Lol, I work in the airline industry (or I did, up until a month ago).
If you wanted to go full-out on the object-oriented design (which is probably what you should do, since this is java), consider that the first step in outline a problem statement is locating the nouns. Your nouns will be your classes (most of the nouns, not all of them).
So, in your problem statement, your nouns are:
3. First Class
5. Economy Class
There are a few others, but that seems to be most of it. Ok, now we look at our nouns. Some of them are not worth making classes out of. The problem statement says we need an Airplane class, so that is a must. To narrow down our nouns, let's look at their function. More importantly: what type of traits do these nouns have?
1. Seat - Has type (aisle, window, center). Has Passenger (sometimes).
2. Airplane - Has Seats. Has First Class. Has Economy Class. Has Passengers.

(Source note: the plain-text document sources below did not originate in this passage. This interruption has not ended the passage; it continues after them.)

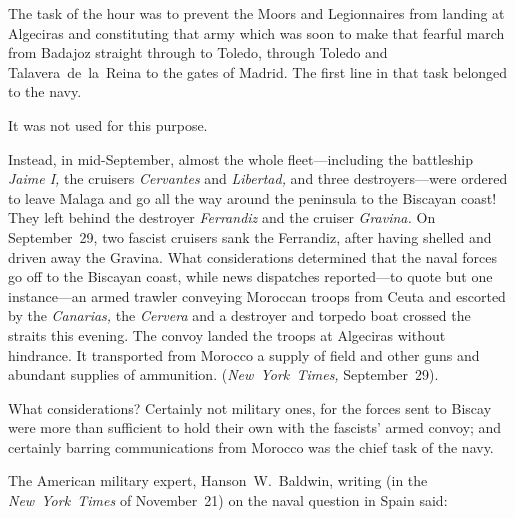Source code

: The task of the hour was to prevent the Moors and Legionnaires from landing at Algeciras and constituting that army which was soon to make that fearful march from Badajoz straight through to Toledo, through Toledo and Talavera~de~la~Reina to the gates of Madrid. The first line in that task belonged to the navy.

\smallskip

It was not used for this purpose.

\smallskip

Instead, in mid-September, almost the whole fleet---including the battleship \emph{Jaime I,} the cruisers \emph{Cervantes} and \emph{Libertad,} and three destroyers---were ordered to leave Malaga and go all the way around the peninsula to the Biscayan coast! They left behind the destroyer \emph{Ferrandiz} and the cruiser \emph{Gravina.} On September~29, two fascist cruisers sank the Ferrandiz, after having shelled and driven away the Gravina. What considerations determined that the naval forces go off to the Biscayan coast, while news dispatches reported---to quote but one instance---an armed trawler conveying Moroccan troops from Ceuta and escorted by the \emph{Canarias,} the \emph{Cervera} and a destroyer and torpedo boat crossed the straits this evening. The convoy landed the troops at Algeciras without hindrance. It transported from Morocco a supply of field and other guns and abundant supplies of ammunition. (\emph{New~York~Times,} September~29).

What considerations? Certainly not military ones, for the forces sent to Biscay were more than sufficient to hold their own with the fascists’ armed convoy; and certainly barring communications from Morocco was the chief task of the navy.

The American military expert, Hanson~W.~Baldwin, writing (in the \emph{New~York~Times} of November~21) on the naval question in Spain said:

3. First Class - Has 20 Seats. Has 5 Rows.
4. Row - Has Seats
5. Economy Class - Has 90 Seats. Has 15 Rows.
6. Passenger - Has Seat.
Now we have to look over our nouns and traits and determine the best way to organize it all. First Class and Economy Class both have seats and rows, and they are both used the same way. This is an indication that they should probably have a relationship of some kind (inheritance - they should both extend from the same object, perhaps a SeatingClass object or something). Now, SeatingClasses have Seats and Rows. Perhaps instead of having both, Rows could contain Seats, and SeatingClasses could contain Rows. Or, since rows serve no real purpose other than holding Seats, perhaps Seats should just contain an integer variable, referencing a row number, and we get rid of the Row object altogether. I'll do the latter here. Now, back to Airplane: since SeatingClasses now contain Seats (which know their respective row numbers), why should the Airplane also contain a list of Seats? Our Airplane contains SeatingClasses (FirstClass and EconomyClass), which each contains their respective Seat lists, so we already covered the airplane's seat trait transitively. Now, if a Seat object contains a Passenger (provided it has been assigned), there is also no reason for an airplane to contain a list of Passengers (we can get that from the seat assignments). A Passenger can have a seat, there is nothing wrong there. So the last thing is the traits for Seats. A Seat can be either an aisle seat, a window seat, or a center seat. There are no special differences between them from a design point of view, so there is no reason to create separate classes for them. Instead, the Seat class can contain a variable indicating what type of seat it is.
So, here is our trimmed down outline:
1. Seat - Has type (aisle, window, center). Has Passenger (sometimes). Has a Row Number.
2. Airplane - Has First Class. Has Economy Class.
3. SeatingClass - Has Seats.
3. First Class - Is A SeatingClass. Has 20 Seats.
4. Economy Class - Is A SeatingClass. Has 90 Seats.
5. Passenger - Has Seat.
The next step will be determining what method each class should have. That one is up to you. Change the design based on how it makes sense when you implement.
The 3 Steps I described will probably be one of the most important skills you can develop as a programmer. Make sure you understand what I explained, and ask any questions if you have them.